Des femmes faisant office de pasteurs
Comme tous les citoyens français, les pasteurs n’échappent pas à la mobilisation générale. Contraints d’abandonner leur ministère paroissial, ils ne sont plus en mesure d’assurer le service religieux de leur communauté. C’est pourquoi ils délèguent certaines tâches à leur épouse. Le 3 décembre 1914, l’Union Nationale des Églises réformées évangéliques de France adresse une missive à toutes les femmes de pasteurs, leur demandant de s’acquitter des missions incombant à leur mari. Ainsi, la mobilisation des femmes de pasteurs pendant la guerre résulte d’une volonté qui émane non seulement des individus, mais aussi des autorités religieuses.
En l’absence des pasteurs, leurs femmes sont chargées de « visiter les membres de la communauté, de s’occuper des malades, des Écoles du dimanche et du jeudi, de veiller à la bonne tenue des lieux de culte et des registres […] et favoriser l’ordre, l’union et la vie » au sein de la communauté protestante. Mais il s’agit là des missions déjà traditionnellement déléguées par les pasteurs à leur femme.
Néanmoins, certaines d’entre elles prennent des initiatives personnelles pour maintenir le bon fonctionnement de la paroisse. Elles assurent courageusement le ministère du culte, en procédant aux baptêmes, mariages ou inhumations des fidèles, ainsi qu’à la perception des cotisations. Leur liberté d’action reste toutefois limitée, car certaines prérogatives religieuses demeurent exclusivement réservées au sexe masculin, comme donner la Sainte Cène.

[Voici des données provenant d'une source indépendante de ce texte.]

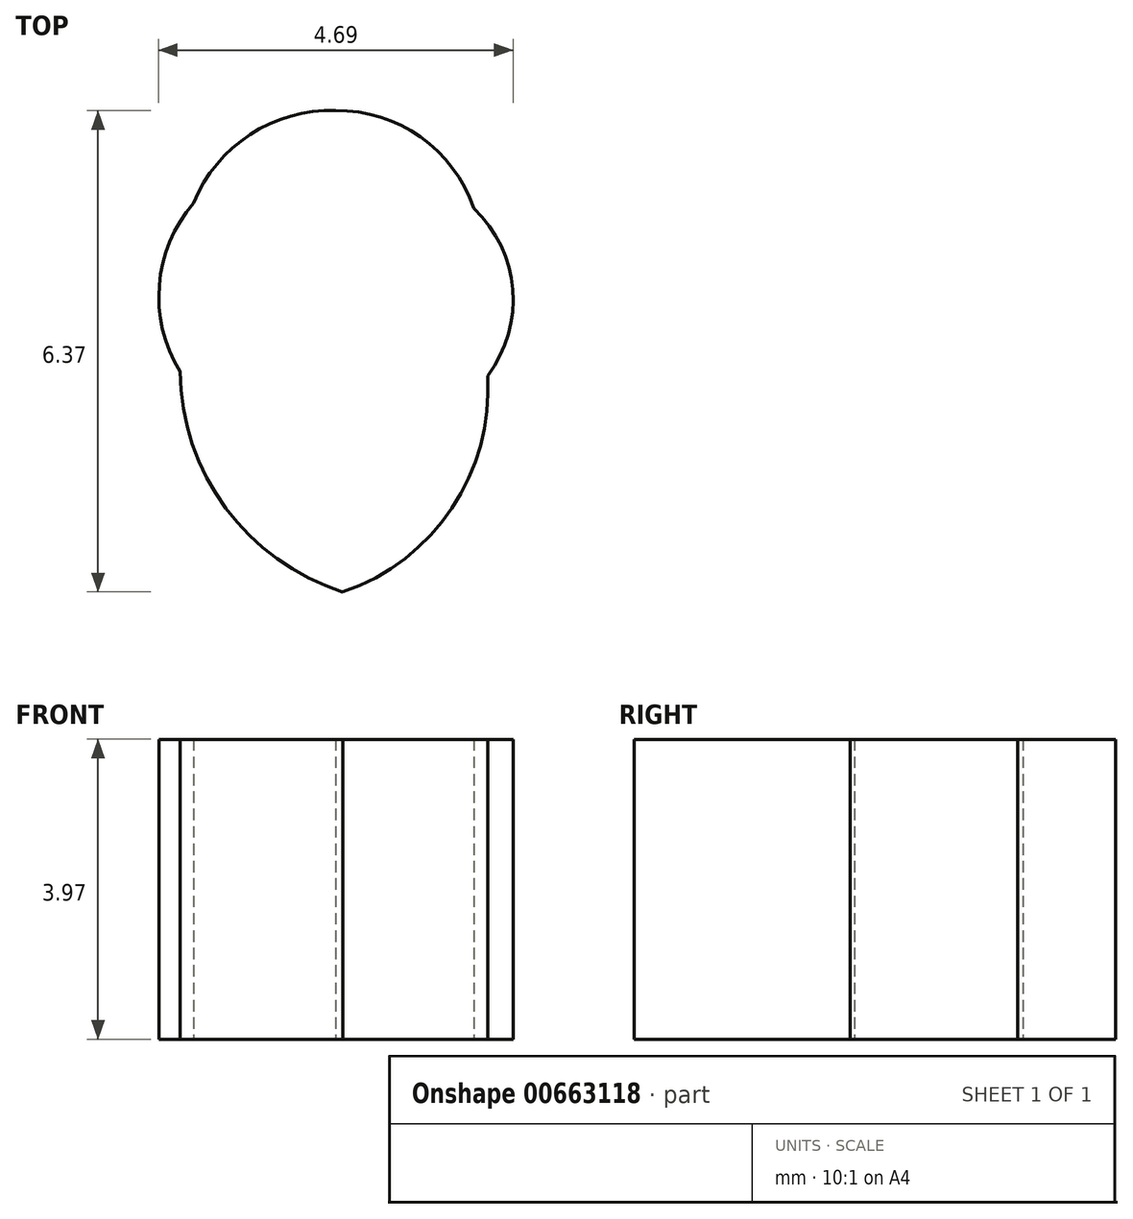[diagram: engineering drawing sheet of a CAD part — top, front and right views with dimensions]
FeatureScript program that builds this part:
annotation { "Feature Type Name" : "Feature", "Feature Type Description" : "" }
export const myFeature = defineFeature(function(context is Context, id is Id, definition is map)
    precondition{}
    {
        {
            var Q0;
            Q0=qCreatedBy(makeId("Top.planeOp"),FACE);
            var sketch = newSketch(context, id + "F0", { "sketchPlane" : qUnion([Q0])});
            skPoint(sketch, "E0.center", {"position": v(0, 0) * mm});
            skPoint(sketch, "E1.center", {"position": v(-0.03, 0.1) * mm});
            skLineSegment(sketch, "E2", {"start": v(7.76, 1.05) * mm, "end": v(7.76, 1.05) * mm});
            skLineSegment(sketch, "E3", {"start": v(8, -1.42) * mm, "end": v(8, -1.42) * mm});
            skLineSegment(sketch, "E4", {"start": v(6.33, 3.65) * mm, "end": v(6.36, 3.6) * mm});
            skArc(sketch, "E5", {"start": v(-2.16, -1.07) * mm, "mid": v(-1.55, -2.88) * mm, "end": v(0, -4) * mm});
            skArc(sketch, "E6", {"start": v(0, -4) * mm, "mid": v(1.44, -2.88) * mm, "end": v(1.91, -1.13) * mm});
            skArc(sketch, "E7", {"start": v(-0.1, 2.38) * mm, "mid": v(-1.23, 2.06) * mm, "end": v(-1.98, 1.16) * mm});
            skArc(sketch, "E8", {"start": v(-1.98, 1.16) * mm, "mid": v(-2.43, 0.07) * mm, "end": v(-2.16, -1.07) * mm});
            skArc(sketch, "E9", {"start": v(1.91, -1.13) * mm, "mid": v(2.24, 0.01) * mm, "end": v(1.73, 1.09) * mm});
            skArc(sketch, "E10", {"start": v(1.73, 1.09) * mm, "mid": v(1.03, 2.03) * mm, "end": v(-0.1, 2.38) * mm});
            skSolve(sketch);
        }
        {
            var Q0;
            Q0=makeQuery(id+"F0.imprint","IMPRINT",FACE,{"disambiguationData":[TD([[makeQuery(id+"F0.imprint","IMPRINT",EDGE,{"derivedFrom":sQuery(id+"F0.wireOp",EDGE,"E5")}),1.0]])]});
            extrude(context, id + "F1", {"entities" : qUnion([Q0]), "depth" : 3.97 * mm, "offsetDistance" : 25.4 * mm});
        }
    });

Le rôle des femmes de pasteurs pendant la Grande Guerre a donc été considérable, d’autant plus qu’il ne se limitait pas à remplir les missions de leurs époux mobilisés. « La tâche est quelque fois lourde car il faut tout concilier, la famille et l’Église, le dedans et le dehors…», avoue à la fin de l’année 1916 une mère de famille à Marguerite de Witt-Schlumberger, à l’occasion d’une vaste enquête sociologique réalisée par des journaux protestants.

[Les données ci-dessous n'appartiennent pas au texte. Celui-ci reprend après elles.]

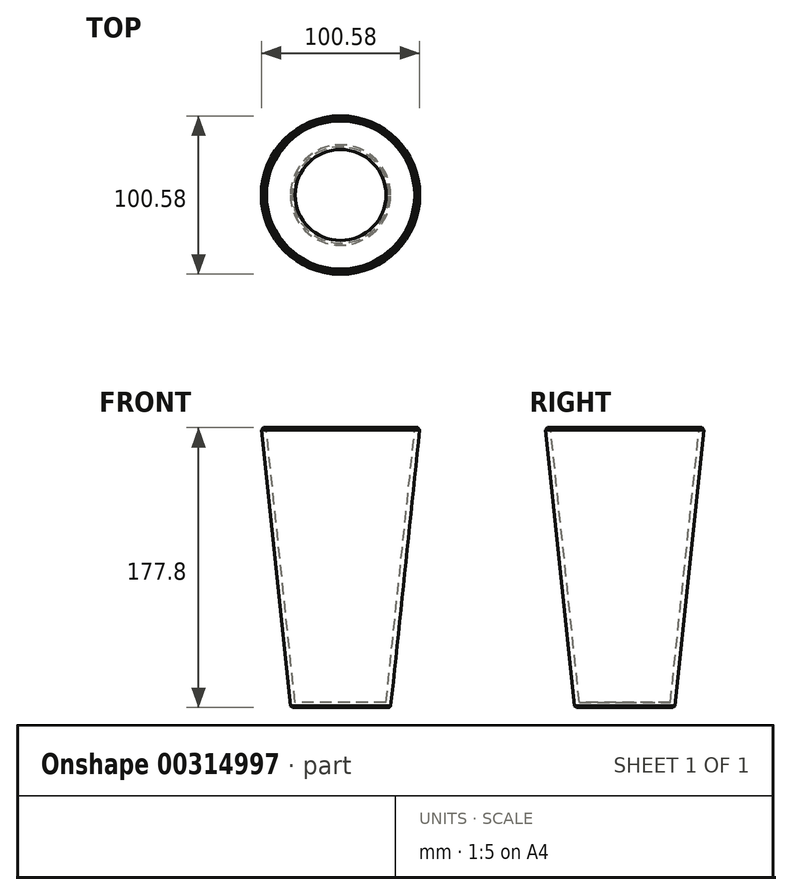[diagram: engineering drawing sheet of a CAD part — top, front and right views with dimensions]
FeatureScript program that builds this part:
annotation { "Feature Type Name" : "Feature", "Feature Type Description" : "" }
export const myFeature = defineFeature(function(context is Context, id is Id, definition is map)
    precondition{}
    {
        {
            var Q0;
            Q0=qCreatedBy(makeId("Top.planeOp"),FACE);
            var sketch = newSketch(context, id + "F0", { "sketchPlane" : qUnion([Q0])});
            skCircle(sketch, "E0", {"center": v(0, 0) * mm, "radius": 31.75 * mm});
            skSolve(sketch);
        }
        {
            var Q0;
            Q0 = qSketchRegion(id + "F0", true);
            extrude(context, id + "F1", {"entities" : qUnion([Q0]), "depth" : 177.8 * mm, "hasDraft" : true, "draftAngle" : 6 * degree});
        }
        {
            var Q0;
            Q0=makeQuery(id+"F1.opExtrude","CAP_FACE",FACE,{"disambiguationData":[OSD([sQuery(id+"F0.wireOp",EDGE,"E0")])],"isStart":false});
            shell(context, id + "F2", {"entities" : qUnion([Q0]), "thickness" : 3.17 * mm});
        }
        {
            var Q0;
            Q0=makeQuery(id+"F1.opExtrude","CAP_EDGE",EDGE,{"disambiguationData":[OSD([sQuery(id+"F0.wireOp",EDGE,"E0")])],"isStart":false});
            var Q1;
            {var subQ0=sQuery(id+"F0.wireOp",EDGE,"E0");Q1=makeQuery(id+"F2.opShell","OFFSET_EDGE",EDGE,{"disambiguationData":[OSD([subQ0]),TDD([makeQuery(id+"F1.opExtrude","CAP_EDGE",EDGE,{"disambiguationData":[OSD([subQ0])],"isStart":false})])]});}
            var Q2;
            Q2=makeQuery(id+"F1.opExtrude","CAP_EDGE",EDGE,{"disambiguationData":[OSD([sQuery(id+"F0.wireOp",EDGE,"E0")])],"isStart":true});
            chamfer(context, id + "F3", {"entities" : qUnion([Q0, Q1, Q2]), "width" : 1.27 * mm, "tangentPropagation" : true});
        }
    });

Marguerite de Witt-Schlumberger, une femme protestante et militante
Hormis les femmes de pasteurs, d’autres femmes protestantes jouent un rôle remarquable pendant la guerre, comme Marguerite de Witt-Schlumberger (1853-1924), qui intervient sur la scène politique et fait entendre sa voix.
Jeune femme protestante, elle quitte sa Normandie natale en 1876 pour rejoindre son mari en Alsace, alors province allemande. Ils élèvent six enfants qui quittent l’Alsace progressivement avant la guerre. Par la suite, elle et son mari retournent en Normandie où, lorsque la guerre éclate, elle entreprend plusieurs actions militantes.
La première consiste à fonder une association qui vient en aide aux réfugiés et évacués alsaciens-lorrains. En effet, Marguerite, alsacienne par alliance, trouve scandaleux que les Belges et les habitants du Nord de la France bénéficient du statut de réfugiés dans les pays alliés alors que les Alsaciens-Lorrains n’ont pas ce droit car ils sont résidents d’une province allemande… Marguerite proteste, milite et obtient gain de cause.
Son second combat, le plus important, consiste à ouvrir des foyers pour l’accueil des soldats en permission : « Un lieu de détente, convivial, sans alcool dans une ambiance de neutralité confessionnelle et politique ». L’objectif de ces foyers est notamment de lutter contre les ravages de l’alcoolisme chez les soldats. Elle décide d’aller plus loin et mobilise l’État autour de cette question. Elle multiplie ses actions jusqu’à la fin de la guerre.
En définitive, le rôle des protestantes pendant la guerre n’a pas eu d’impact immédiat sur la place de la femme dans la société française. Bien que les femmes aient expérimenté une forme de liberté en l’absence de leurs époux, la fin de la guerre marque en effet un retour général au statu quo ante, et la femme reprend son rôle traditionnel. Cependant, certaines femmes, après avoir goûté à l’indépendance pendant la guerre, ne souhaitent plus revenir en arrière. En conflit avec leur époux, elles optent pour une solution radicale : le divorce. La contribution des femmes à l’effort de guerre entre 1914 et 1918 n’est pas récompensée proportionnellement à l’investissement fourni. Il faut attendre l’issue du second conflit mondial pour que les droits des femmes fassent un « réel bond en avant » : le droit de vote, refusé à plusieurs reprises par le Sénat au cours des années 1920 et 1930, leur est finalement accordé en 1944.